▶ [What is required]:
Pick up the writer interview on early publications and influences right after its last line, and carry it on in the same question-and-answer style.

START Passage for review

Tell us about one of the first pieces you wrote.
In, I’m going to say, 1992, my downstairs neighbor had a zine called Luvboat Earth. His name is Josh Glenn. We’re still friends, and I’m a regular contributor to his website Hilobrow. Anyhow, I wrote a very short story for Luvboat Earth about going to a Van Halen concert at Wings Stadium in Kalamazoo, Michigan. It was reprinted in a book by Pagan Kennedy about pop culture in the seventies. Pagan and I agreed on a payment of a box of chocolates.

Fifteen years later I was living in South Philadelphia, down the street from the Broad Street Diner, and I had an impulse to write about my love for this doomed diner with its terrible food and oddly disengaged wait staff. I shared the essay with some people, and it ended up being published on the Design Observer website. So that was my second publication.

What are you working on currently?
Two books. One is a memoir that covers some of the same ground as “Tornado.” I’m on my third or fourth draft, I think. The other is a novel in very short chapters. Each chapter is one to four pages long.

What writer(s) or works have influenced the way you write now?
I guess the first writer I read with the kind of attention implied by the word “influence” was V. S. Naipaul. I was taking a class at UMass-Boston called Language and Literature. Each of us had to choose a novel and analyze the author’s use of phonology, morphology, syntax, and discourse, and I picked The Suffrage of Elvira because of my Trinidadian stepfather. I learned about phonology, morphology, etc., in that class, but more importantly I discovered really close reading. I went on to read pretty much everything Naipaul had written at that time, and some of it was sclerotic and depressing, but all of it was flawless on the sentence level. A House for Mr. Biswas is probably still my favorite novel. The characters are people in history and sociology, but they are animated by private appetites and grievances and longing. I also love Gilbert Sorrentino, because he’s formally adventurous and deeply (sometimes laceratingly) intelligent and funny, but everything has emotional ballast, as in the best of Naipaul’s work. Another thing he and Naipaul have in common is that they both revisited their own lives over and over—the same details and anecdotes and lines of speech, even. If you read several of their books you can see them trying to understand what it all means. What it’s for.

What other professions have you worked in?

END Passage for review
START Input data

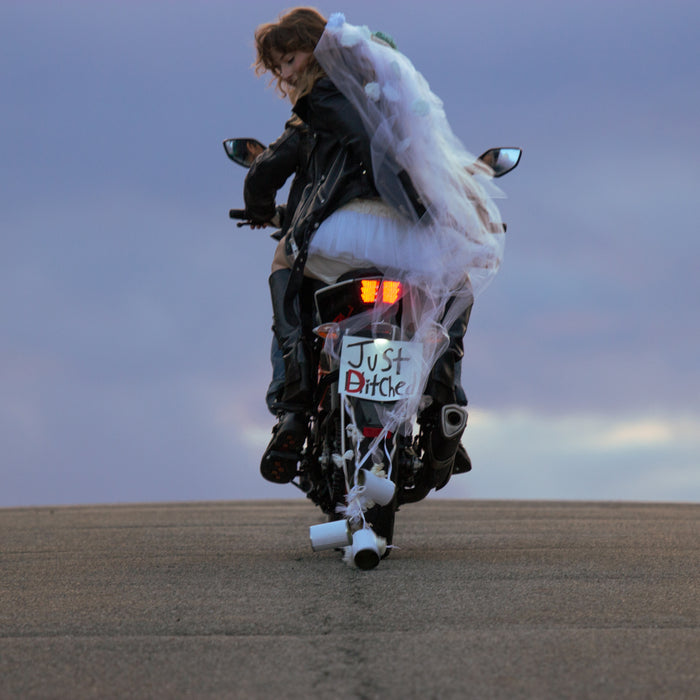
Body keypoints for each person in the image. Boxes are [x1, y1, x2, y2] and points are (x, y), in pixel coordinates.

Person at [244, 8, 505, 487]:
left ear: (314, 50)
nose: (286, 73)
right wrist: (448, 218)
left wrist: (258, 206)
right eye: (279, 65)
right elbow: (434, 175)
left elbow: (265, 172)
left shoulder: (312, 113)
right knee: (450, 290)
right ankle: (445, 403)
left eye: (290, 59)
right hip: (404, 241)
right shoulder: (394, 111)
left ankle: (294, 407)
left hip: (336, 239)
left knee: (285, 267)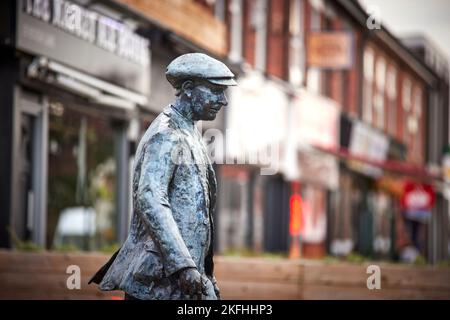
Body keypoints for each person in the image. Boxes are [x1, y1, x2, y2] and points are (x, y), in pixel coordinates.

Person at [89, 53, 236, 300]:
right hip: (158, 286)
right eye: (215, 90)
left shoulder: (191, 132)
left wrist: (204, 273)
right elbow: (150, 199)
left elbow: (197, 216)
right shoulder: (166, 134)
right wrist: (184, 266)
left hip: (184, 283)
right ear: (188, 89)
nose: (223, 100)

END Input data

▶ [Result of this task]:
So many. I was a video editor for a while, and before that I was a linguist, and before that I waitressed, sold flowers on the street, drove a cab, shrink-wrapped records in the old Rounder Records warehouse—just knockabout jobs that young people do. My most lucrative gig to this day was wild posting, which is what they call wheat-pasting (or actually, wallpaper-pasting) promotional posters onto the plywood at construction sites and abandoned buildings. I briefly worked for a company called Boston Mimeo and Stenography. They had a marvelously seedy old office on Milk Street in downtown Boston. High tin ceilings, Cremora, wheezy old dogs sprawled on the linoleum. My bosses were three siblings, all nearing retirement age. Milt did taxes for local businesses; Chinatown restaurants, that sort of thing. Sylvia transcribed legal briefs from mini-cassettes. (One of my jobs was to pick these up at different downtown law offices.) She’d sit at the desk next to mine wearing headphones—fingers flying, swearing under her breath at the lawyers, whom she hated. She told me once that she wore two pairs of support hose at the same time. Their brother Joe, I don’t know what he did. Nodded off in his office, or sometimes he’d go to the dog track in Raynham. It was real A. J. Liebling stuff.

What did you want to be when you were young?
An artist or a writer. I remember saying that when asked, but I didn’t think much about careers. I just wanted to always create things, I guess. I took one of those tests in seventh or eighth grade, and it said I was supposed to be a farmer.

What inspired you to write this piece?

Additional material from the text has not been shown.